The open ocean is a great place to intercept the Columbia bound coho as well as those heading to Grays Harbor and Willapa Bay. Marine Area 2 which are waters off of Westport can be really productive but is not for small boats. This past June we headed out of Westport for the Chinook opener in an 18-foot Striper. At the boat launch we met with two U.S. Coast Guardsman who did a safety equipment check. Having everything we needed I asked about the Bar crossing and ocean conditions. They looked at their phone and told me “no restrictions and 5-foot swells at 10 seconds”. Sounded good until my buddy Ted Schuman called me as we launched. He urged us not to go, adding that the wind was coming out of the north at 12 knots and by this afternoon he figured it would be near 30 knots and the outgoing tide in the middle of the day would make it almost impossible to get back across the bar before 3pm. Ted commercially fished out of Westport for over 25 years. We took his pleas with caution but decided to try it anyway. Once we got across the bar the real conditions where 8 foot swells at 3 seconds with breaking wind waves on top. Ted was right, and the young Coast Guardsman did exactly what we did, which was look at a prediction website. The lesson we learned is trust experience and when it comes to the Westport bar use caution. We immediately turned around and went back to the harbor before the tide change. Later that day we talked to the fish checker and learned that most boats came in empty. It is hard to troll with winds pushing your boat 7 miles per hour and no way to troll into the waves or back troll without swamping your boat. Use caution when fishing the open ocean.

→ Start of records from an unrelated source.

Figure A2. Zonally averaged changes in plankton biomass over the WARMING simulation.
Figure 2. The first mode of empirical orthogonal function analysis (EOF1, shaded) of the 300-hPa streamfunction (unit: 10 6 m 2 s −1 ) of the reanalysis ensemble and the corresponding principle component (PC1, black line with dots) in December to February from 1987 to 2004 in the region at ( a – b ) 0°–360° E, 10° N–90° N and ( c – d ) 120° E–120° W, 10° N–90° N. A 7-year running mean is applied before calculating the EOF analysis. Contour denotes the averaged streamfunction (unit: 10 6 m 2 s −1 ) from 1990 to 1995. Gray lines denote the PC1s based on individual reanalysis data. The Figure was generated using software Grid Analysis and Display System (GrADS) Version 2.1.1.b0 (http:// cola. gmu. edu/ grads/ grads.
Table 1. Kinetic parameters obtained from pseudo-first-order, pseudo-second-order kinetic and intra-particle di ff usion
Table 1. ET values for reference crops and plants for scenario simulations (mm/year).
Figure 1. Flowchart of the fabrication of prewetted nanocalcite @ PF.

Puget Sound anglers have a lot of options and a lot of fish this year. With it being a pink salmon year you might have a harder time catching coho simply because you will be catching pinks, but that is a good problem to have. One river that is getting back a lot of coho this year is the Green, or Duwamish at 77,519 silvers. Look to places like Jeff Head or out in front of Shilshole Marina. Be sure to check the regulations including the “e-regs” or emergency regulations for closures and limits. The Puyallup River is getting back 40,851 and the fishery off of Redondo is popular to intercept southern Puget Sound fish. As the coho near the Puyallup and Commencement Bay they have to go around Browns Point and trolling here can get you into schools of fish, both coho and pinks this year.

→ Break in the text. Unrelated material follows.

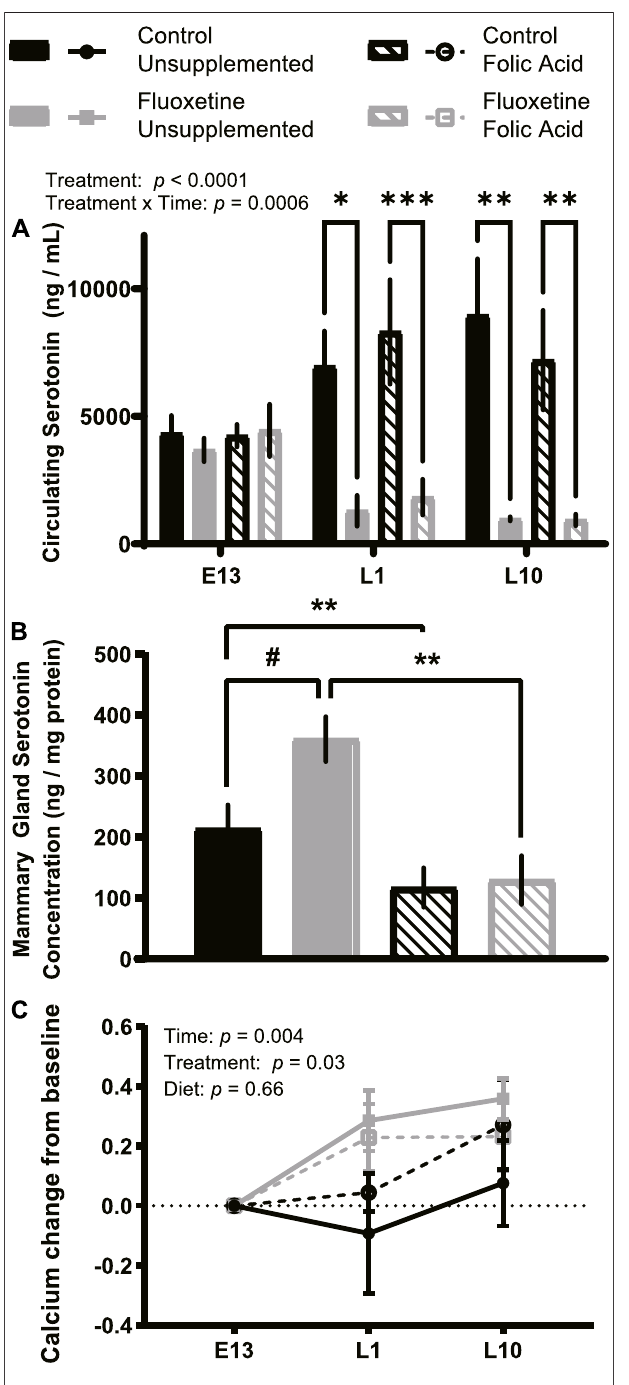
FIGURE 1 | Circulating serotonin and calcium concentrations are impacted by fl uoxetine but not folic acid (FA) supplementation. C57BL/6J mice were randomly assigned to a FA supplemented (24 mg/kg FA in diet) or breeder diet (4 mg/kg FA in diet) for 2 weeks prior to mating. On embryonic day 13 (E13), dams were randomly assigned into control (breeder diet, saline injection; n = 8), fl uoxetine (breeder diet, 20 mg/kg/d fl uoxetine injection; n = 8), FA (FA diet, saline injection; n = 8), or interaction (FA diet, 20 mg/kg/d fl uoxetine injection; n = 8) groups. Blood samples were collected fromallmiceatthestartoftreatmentonE13,lactationday1(L1),andlactation ( Continued )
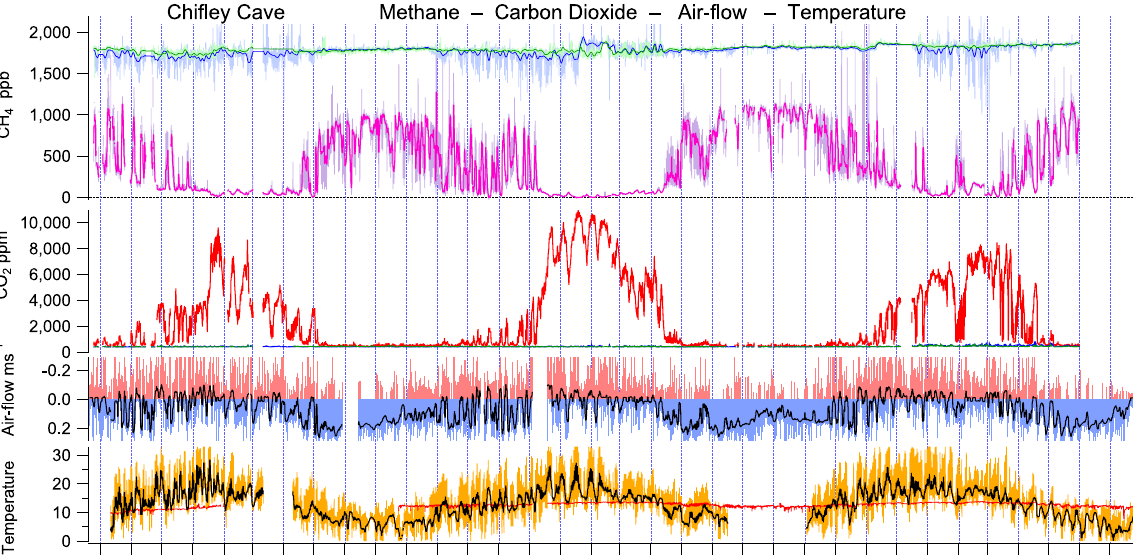
Figure 2. CH 4 and CO 2 CRDS continuous measurements (8 minute averages, recorded hourly) from LKB in Chifley Cave over 3 years from September 2012 to August 2015. Methane measurement error ± 20 ppb and carbon dioxide ± 5 ppm. Winter air-flow (blue infill) shows external ambient air drawn into Chifley Cave from the “Grand Arch” cave entrance has a greater velocity and longer duration than Summer air-flow (red infill) in the opposite direction. External weather has a direct immediate impact on cave CO 2 & CH 4 (eg. week 1 February 2015) linking cave trace gas composition to external weather and climate.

Southern Puget Sound is projected to get back 79,338 coho including those bound for Minter Creek and the Sqauxin Island net pens. Try the Narrows by the bridges. Troll along the western shoreline between Point Evans and the Tacoma Narrows Bridges or mooch here as well. Those that prefer to mooch will be in deeper water and do so on the incoming tide which pushes you south. Trollers tend to hug the shoreline and kelp beds and fishing here just before tide change through high tide works best. Once you cross under the bridges heading south you enter Marine Area 13 and the regulations change once again to no wild fish allowed. Be sure that if you are fishing in area 11 and have an unclipped coho on the boat that you don’t go under the bridges and keep fishing into Marine Area 13 or you could get a ticket.
Saltwater coho are a lot of fun and can be action packed. With the amount of fish returning this year be sure to get out early and get these fish before they hit the rivers. Silvers in the saltwater shouldn’t be overlooked. Easy to catch, fun to fight and a lot of fish sounds like a good time to go fishing.